安倍内閣は北朝鮮に対して積極的にアプローチを続けるだろう。もし現在の傾向が続けば、それは日韓関係における対立を伴うだろう。もちろん、日韓の安全保障協力の突然の無効化や、日朝関係の突然の正常化は起こらないだろう。それは米国がそれを容認しないからである。いつものように、北朝鮮が何をするかは予測が難しい。しかし、首脳会談などを通じて日朝関係が急速に接近する可能性が開かれている。韓国は、そのような変化が起こった場合に支持を表明しなければならないが、北朝鮮の非核化におけるリーダーとしての役割へのダメージは大きいだろう。これはジレンマである。もしそのような状況下で南北の間に亀裂が生じれば、ジレンマはさらに深刻になるだろう。韓国は適切に対応できるだろうか?文在寅大統領は、日本の「経済的侵略」への対応策として、南北間の平和経済の構築を提案し、8月15日の解放記念演説で韓国統一のビジョンに言及した。

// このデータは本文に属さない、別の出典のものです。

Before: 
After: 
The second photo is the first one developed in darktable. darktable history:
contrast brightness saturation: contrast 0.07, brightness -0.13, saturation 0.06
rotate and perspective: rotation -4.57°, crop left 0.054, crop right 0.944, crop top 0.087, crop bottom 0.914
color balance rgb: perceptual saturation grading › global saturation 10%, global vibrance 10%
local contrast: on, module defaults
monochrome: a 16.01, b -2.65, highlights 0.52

日本はこれに全く反応しなかったが、北朝鮮は一連のミサイル発射で応じた。必要であれば、「反日」や「統一」について議論しなければならない。しかし、この議論は、新たな日韓関係と南北朝鮮の平和体制のための戦略を十分に含んでいなければならない。■


朴貞進は東京大学で国際関係学と地域研究の博士号を取得し、以前はソウル大学日本研究所の研究教授を務めた。主な研究分野は東アジア国際政治、日韓関係、日朝関係である。著書に『日朝冷戦構造の誕生 1945-65』、『帰国運動とは何だったのか』、共著に『東アジアにおける日本の帝国の解体、朝鮮半島と東アジア』(日本の安全保障6 朝鮮半島と東アジア)、『日韓関係史 1965-2015』がある。

*この本文は英語で書かれた原文を AI で翻訳したものです。一部の翻訳やニュアンスに誤りがある場合があります。